The data below calls for an exact copy.

[Material to process — start]

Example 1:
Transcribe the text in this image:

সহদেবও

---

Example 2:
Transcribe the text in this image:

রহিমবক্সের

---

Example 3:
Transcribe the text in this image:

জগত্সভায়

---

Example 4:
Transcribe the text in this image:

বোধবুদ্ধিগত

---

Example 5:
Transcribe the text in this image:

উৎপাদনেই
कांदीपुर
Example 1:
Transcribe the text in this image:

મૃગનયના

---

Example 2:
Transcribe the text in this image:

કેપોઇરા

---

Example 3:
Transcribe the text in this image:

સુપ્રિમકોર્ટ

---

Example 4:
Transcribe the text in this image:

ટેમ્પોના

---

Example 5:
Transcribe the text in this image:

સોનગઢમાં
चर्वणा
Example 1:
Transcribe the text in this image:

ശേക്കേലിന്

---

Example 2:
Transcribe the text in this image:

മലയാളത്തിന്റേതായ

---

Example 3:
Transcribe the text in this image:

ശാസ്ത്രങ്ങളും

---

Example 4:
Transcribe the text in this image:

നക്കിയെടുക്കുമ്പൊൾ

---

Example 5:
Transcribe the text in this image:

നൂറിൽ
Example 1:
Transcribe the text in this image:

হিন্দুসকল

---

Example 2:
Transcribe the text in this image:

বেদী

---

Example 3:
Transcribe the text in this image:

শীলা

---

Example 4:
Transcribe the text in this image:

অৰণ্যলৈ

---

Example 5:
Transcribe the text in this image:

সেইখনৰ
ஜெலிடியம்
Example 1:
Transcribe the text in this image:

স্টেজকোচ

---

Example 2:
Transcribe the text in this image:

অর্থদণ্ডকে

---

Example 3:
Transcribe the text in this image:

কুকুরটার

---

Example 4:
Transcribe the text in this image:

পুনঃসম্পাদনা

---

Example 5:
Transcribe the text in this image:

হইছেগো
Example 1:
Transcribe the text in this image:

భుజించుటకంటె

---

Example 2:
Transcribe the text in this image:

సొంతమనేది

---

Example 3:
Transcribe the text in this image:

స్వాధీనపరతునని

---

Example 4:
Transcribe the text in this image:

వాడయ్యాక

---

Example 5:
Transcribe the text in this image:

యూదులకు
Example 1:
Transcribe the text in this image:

[Material to process — finish]

Answer area ::
Example 1:
Transcribe the text in this image:

সহদেবও

---

Example 2:
Transcribe the text in this image:

রহিমবক্সের

---

Example 3:
Transcribe the text in this image:

জগত্সভায়

---

Example 4:
Transcribe the text in this image:

বোধবুদ্ধিগত

---

Example 5:
Transcribe the text in this image:

উৎপাদনেই
कांदीपुर
Example 1:
Transcribe the text in this image:

મૃગનયના

---

Example 2:
Transcribe the text in this image:

કેપોઇરા

---

Example 3:
Transcribe the text in this image:

સુપ્રિમકોર્ટ

---

Example 4:
Transcribe the text in this image:

ટેમ્પોના

---

Example 5:
Transcribe the text in this image:

સોનગઢમાં
चर्वणा
Example 1:
Transcribe the text in this image:

ശേക്കേലിന്

---

Example 2:
Transcribe the text in this image:

മലയാളത്തിന്റേതായ

---

Example 3:
Transcribe the text in this image:

ശാസ്ത്രങ്ങളും

---

Example 4:
Transcribe the text in this image:

നക്കിയെടുക്കുമ്പൊൾ

---

Example 5:
Transcribe the text in this image:

നൂറിൽ
Example 1:
Transcribe the text in this image:

হিন্দুসকল

---

Example 2:
Transcribe the text in this image:

বেদী

---

Example 3:
Transcribe the text in this image:

শীলা

---

Example 4:
Transcribe the text in this image:

অৰণ্যলৈ

---

Example 5:
Transcribe the text in this image:

সেইখনৰ
ஜெலிடியம்
Example 1:
Transcribe the text in this image:

স্টেজকোচ

---

Example 2:
Transcribe the text in this image:

অর্থদণ্ডকে

---

Example 3:
Transcribe the text in this image:

কুকুরটার

---

Example 4:
Transcribe the text in this image:

পুনঃসম্পাদনা

---

Example 5:
Transcribe the text in this image:

হইছেগো
Example 1:
Transcribe the text in this image:

భుజించుటకంటె

---

Example 2:
Transcribe the text in this image:

సొంతమనేది

---

Example 3:
Transcribe the text in this image:

స్వాధీనపరతునని

---

Example 4:
Transcribe the text in this image:

వాడయ్యాక

---

Example 5:
Transcribe the text in this image:

యూదులకు
Example 1:
Transcribe the text in this image:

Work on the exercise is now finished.